Reproduce the items below word for word, from their first line through the line that contains "scientific name: Ceryle rudis", including that line.

Material for this task
- - - -

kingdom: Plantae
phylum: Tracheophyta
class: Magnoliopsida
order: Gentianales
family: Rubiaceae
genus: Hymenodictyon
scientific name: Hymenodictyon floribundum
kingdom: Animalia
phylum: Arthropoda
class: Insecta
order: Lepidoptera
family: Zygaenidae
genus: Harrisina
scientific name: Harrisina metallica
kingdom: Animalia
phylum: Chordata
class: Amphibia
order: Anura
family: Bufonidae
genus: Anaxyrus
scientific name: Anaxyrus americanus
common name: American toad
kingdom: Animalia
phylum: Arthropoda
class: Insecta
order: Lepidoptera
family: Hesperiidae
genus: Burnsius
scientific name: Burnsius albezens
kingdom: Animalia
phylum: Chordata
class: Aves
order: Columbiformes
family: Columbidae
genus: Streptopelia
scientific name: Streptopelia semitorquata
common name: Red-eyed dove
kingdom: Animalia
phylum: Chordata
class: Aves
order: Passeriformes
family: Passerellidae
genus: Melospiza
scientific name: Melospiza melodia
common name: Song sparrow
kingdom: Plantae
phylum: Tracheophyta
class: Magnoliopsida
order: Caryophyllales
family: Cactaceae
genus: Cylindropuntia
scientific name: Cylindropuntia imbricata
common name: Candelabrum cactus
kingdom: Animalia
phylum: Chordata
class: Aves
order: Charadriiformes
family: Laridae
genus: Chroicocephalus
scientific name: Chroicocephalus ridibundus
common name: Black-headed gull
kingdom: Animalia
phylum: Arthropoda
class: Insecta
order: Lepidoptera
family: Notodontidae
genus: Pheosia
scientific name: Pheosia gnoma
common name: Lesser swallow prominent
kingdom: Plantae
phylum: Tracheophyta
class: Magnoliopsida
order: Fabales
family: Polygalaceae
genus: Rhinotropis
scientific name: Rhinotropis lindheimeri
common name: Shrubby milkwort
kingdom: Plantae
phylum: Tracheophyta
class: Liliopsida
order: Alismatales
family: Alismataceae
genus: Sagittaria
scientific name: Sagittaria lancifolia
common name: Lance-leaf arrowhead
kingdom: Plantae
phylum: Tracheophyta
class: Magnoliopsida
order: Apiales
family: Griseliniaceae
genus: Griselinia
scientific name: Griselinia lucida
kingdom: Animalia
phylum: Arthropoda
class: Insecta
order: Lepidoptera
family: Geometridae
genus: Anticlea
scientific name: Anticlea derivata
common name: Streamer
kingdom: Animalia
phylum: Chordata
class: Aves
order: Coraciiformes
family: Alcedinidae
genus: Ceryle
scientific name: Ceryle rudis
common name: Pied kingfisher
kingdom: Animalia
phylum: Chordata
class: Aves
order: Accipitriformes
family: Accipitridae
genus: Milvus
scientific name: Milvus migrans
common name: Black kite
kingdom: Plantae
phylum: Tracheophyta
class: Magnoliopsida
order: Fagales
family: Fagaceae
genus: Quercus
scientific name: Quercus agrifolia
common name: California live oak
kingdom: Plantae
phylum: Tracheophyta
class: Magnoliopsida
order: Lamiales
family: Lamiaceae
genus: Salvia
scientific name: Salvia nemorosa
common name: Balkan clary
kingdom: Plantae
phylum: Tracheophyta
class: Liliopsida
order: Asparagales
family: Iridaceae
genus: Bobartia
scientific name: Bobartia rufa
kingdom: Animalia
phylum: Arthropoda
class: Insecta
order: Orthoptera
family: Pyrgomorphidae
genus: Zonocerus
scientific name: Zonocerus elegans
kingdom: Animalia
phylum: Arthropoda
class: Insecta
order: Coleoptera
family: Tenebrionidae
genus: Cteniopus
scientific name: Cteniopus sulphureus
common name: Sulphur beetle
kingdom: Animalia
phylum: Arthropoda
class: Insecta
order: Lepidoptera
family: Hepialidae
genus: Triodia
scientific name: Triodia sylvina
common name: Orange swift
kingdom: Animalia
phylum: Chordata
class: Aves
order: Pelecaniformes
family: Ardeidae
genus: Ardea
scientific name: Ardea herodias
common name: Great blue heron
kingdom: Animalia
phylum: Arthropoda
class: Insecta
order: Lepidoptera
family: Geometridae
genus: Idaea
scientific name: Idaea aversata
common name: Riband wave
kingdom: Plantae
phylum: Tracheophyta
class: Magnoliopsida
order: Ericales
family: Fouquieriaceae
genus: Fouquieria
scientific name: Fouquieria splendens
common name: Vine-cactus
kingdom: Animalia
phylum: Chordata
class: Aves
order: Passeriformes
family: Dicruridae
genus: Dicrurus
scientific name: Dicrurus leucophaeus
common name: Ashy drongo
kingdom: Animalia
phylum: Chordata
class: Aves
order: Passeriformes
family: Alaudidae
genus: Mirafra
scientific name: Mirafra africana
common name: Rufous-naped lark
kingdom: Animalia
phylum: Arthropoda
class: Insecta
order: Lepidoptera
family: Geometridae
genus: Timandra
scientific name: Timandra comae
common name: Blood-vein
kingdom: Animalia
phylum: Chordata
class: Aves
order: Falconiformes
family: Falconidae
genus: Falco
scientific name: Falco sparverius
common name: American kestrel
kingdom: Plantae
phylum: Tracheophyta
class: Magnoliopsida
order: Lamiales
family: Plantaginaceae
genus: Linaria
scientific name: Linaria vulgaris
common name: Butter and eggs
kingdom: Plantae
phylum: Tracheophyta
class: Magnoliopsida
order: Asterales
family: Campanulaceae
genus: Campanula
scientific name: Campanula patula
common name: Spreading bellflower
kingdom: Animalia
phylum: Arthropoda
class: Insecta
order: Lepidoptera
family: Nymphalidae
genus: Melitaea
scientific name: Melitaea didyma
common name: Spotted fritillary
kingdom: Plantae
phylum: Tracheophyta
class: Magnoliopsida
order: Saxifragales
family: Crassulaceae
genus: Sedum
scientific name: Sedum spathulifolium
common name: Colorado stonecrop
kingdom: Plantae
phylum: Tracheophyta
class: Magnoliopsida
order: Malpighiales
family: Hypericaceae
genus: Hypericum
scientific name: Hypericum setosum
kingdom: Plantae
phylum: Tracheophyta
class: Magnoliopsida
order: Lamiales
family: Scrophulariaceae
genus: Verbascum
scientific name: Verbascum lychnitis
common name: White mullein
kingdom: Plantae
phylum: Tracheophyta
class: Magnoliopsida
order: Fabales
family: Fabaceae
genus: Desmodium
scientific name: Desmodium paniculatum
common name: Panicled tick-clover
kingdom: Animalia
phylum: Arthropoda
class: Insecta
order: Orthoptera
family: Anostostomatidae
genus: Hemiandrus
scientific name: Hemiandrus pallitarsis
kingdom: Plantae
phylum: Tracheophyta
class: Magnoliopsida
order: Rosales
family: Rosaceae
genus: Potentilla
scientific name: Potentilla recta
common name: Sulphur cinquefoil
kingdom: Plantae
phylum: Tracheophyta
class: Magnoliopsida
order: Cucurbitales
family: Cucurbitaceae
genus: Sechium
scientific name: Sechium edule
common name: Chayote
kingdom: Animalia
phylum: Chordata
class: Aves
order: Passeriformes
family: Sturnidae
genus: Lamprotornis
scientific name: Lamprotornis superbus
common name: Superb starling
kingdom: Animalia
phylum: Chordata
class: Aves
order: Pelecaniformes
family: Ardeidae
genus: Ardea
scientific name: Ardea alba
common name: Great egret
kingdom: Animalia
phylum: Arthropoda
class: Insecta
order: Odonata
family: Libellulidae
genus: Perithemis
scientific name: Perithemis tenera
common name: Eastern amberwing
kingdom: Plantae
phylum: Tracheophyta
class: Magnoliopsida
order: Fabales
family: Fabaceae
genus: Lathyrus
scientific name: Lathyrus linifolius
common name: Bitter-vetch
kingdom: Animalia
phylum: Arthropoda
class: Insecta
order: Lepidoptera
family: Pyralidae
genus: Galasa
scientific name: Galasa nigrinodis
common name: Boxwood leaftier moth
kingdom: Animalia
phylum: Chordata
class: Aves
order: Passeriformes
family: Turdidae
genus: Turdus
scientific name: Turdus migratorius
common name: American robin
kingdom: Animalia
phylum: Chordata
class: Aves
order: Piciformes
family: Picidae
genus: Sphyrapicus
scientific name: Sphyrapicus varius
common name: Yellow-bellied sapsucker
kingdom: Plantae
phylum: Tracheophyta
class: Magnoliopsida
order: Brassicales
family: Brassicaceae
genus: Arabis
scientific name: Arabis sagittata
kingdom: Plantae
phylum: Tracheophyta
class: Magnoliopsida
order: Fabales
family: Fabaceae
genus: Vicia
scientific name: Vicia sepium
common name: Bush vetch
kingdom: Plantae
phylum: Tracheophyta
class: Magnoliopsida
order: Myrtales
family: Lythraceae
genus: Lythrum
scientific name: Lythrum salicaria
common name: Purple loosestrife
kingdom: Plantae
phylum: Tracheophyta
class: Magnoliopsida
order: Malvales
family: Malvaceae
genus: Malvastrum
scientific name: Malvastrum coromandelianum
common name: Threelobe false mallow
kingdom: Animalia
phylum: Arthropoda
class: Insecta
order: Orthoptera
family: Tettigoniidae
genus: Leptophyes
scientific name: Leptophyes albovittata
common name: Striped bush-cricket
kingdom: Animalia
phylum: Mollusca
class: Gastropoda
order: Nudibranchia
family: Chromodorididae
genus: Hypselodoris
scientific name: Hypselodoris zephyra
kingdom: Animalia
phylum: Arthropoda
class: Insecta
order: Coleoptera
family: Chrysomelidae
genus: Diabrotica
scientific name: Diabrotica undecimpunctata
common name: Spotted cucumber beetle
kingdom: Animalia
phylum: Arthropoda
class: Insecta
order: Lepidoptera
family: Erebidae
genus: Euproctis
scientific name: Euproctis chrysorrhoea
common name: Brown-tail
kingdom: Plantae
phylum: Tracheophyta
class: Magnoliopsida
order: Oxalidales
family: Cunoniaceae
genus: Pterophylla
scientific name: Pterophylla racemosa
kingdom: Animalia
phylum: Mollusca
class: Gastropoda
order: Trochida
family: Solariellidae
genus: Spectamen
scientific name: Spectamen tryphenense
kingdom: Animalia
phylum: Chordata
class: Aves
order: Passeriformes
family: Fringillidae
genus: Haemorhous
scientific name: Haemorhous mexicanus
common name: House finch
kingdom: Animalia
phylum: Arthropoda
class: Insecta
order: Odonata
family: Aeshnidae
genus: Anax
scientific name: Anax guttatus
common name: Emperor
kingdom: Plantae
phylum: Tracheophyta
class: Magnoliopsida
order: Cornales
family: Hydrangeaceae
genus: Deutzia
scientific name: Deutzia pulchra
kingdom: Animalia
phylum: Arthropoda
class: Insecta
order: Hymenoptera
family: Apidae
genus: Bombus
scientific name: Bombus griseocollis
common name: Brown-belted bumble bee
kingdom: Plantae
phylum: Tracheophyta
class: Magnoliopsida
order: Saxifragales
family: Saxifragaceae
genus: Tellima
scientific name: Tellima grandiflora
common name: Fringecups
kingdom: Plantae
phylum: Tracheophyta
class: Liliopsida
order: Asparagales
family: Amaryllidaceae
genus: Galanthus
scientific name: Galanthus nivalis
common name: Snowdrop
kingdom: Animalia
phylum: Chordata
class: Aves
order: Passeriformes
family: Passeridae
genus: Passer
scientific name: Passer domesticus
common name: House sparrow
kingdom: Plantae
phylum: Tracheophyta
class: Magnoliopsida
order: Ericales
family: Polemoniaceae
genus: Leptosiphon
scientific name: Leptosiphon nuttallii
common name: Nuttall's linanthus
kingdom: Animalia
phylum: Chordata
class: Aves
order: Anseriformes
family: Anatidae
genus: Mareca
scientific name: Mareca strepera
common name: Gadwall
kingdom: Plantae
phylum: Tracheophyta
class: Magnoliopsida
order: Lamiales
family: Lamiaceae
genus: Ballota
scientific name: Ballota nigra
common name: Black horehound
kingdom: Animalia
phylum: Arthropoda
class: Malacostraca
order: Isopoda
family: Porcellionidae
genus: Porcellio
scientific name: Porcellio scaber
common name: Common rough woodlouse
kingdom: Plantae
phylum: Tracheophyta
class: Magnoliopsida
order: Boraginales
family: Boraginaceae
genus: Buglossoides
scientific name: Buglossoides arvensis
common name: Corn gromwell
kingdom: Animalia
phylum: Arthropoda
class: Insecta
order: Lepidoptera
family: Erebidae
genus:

- - - -

Exercise output
kingdom: Plantae
phylum: Tracheophyta
class: Magnoliopsida
order: Gentianales
family: Rubiaceae
genus: Hymenodictyon
scientific name: Hymenodictyon floribundum
kingdom: Animalia
phylum: Arthropoda
class: Insecta
order: Lepidoptera
family: Zygaenidae
genus: Harrisina
scientific name: Harrisina metallica
kingdom: Animalia
phylum: Chordata
class: Amphibia
order: Anura
family: Bufonidae
genus: Anaxyrus
scientific name: Anaxyrus americanus
common name: American toad
kingdom: Animalia
phylum: Arthropoda
class: Insecta
order: Lepidoptera
family: Hesperiidae
genus: Burnsius
scientific name: Burnsius albezens
kingdom: Animalia
phylum: Chordata
class: Aves
order: Columbiformes
family: Columbidae
genus: Streptopelia
scientific name: Streptopelia semitorquata
common name: Red-eyed dove
kingdom: Animalia
phylum: Chordata
class: Aves
order: Passeriformes
family: Passerellidae
genus: Melospiza
scientific name: Melospiza melodia
common name: Song sparrow
kingdom: Plantae
phylum: Tracheophyta
class: Magnoliopsida
order: Caryophyllales
family: Cactaceae
genus: Cylindropuntia
scientific name: Cylindropuntia imbricata
common name: Candelabrum cactus
kingdom: Animalia
phylum: Chordata
class: Aves
order: Charadriiformes
family: Laridae
genus: Chroicocephalus
scientific name: Chroicocephalus ridibundus
common name: Black-headed gull
kingdom: Animalia
phylum: Arthropoda
class: Insecta
order: Lepidoptera
family: Notodontidae
genus: Pheosia
scientific name: Pheosia gnoma
common name: Lesser swallow prominent
kingdom: Plantae
phylum: Tracheophyta
class: Magnoliopsida
order: Fabales
family: Polygalaceae
genus: Rhinotropis
scientific name: Rhinotropis lindheimeri
common name: Shrubby milkwort
kingdom: Plantae
phylum: Tracheophyta
class: Liliopsida
order: Alismatales
family: Alismataceae
genus: Sagittaria
scientific name: Sagittaria lancifolia
common name: Lance-leaf arrowhead
kingdom: Plantae
phylum: Tracheophyta
class: Magnoliopsida
order: Apiales
family: Griseliniaceae
genus: Griselinia
scientific name: Griselinia lucida
kingdom: Animalia
phylum: Arthropoda
class: Insecta
order: Lepidoptera
family: Geometridae
genus: Anticlea
scientific name: Anticlea derivata
common name: Streamer
kingdom: Animalia
phylum: Chordata
class: Aves
order: Coraciiformes
family: Alcedinidae
genus: Ceryle
scientific name: Ceryle rudis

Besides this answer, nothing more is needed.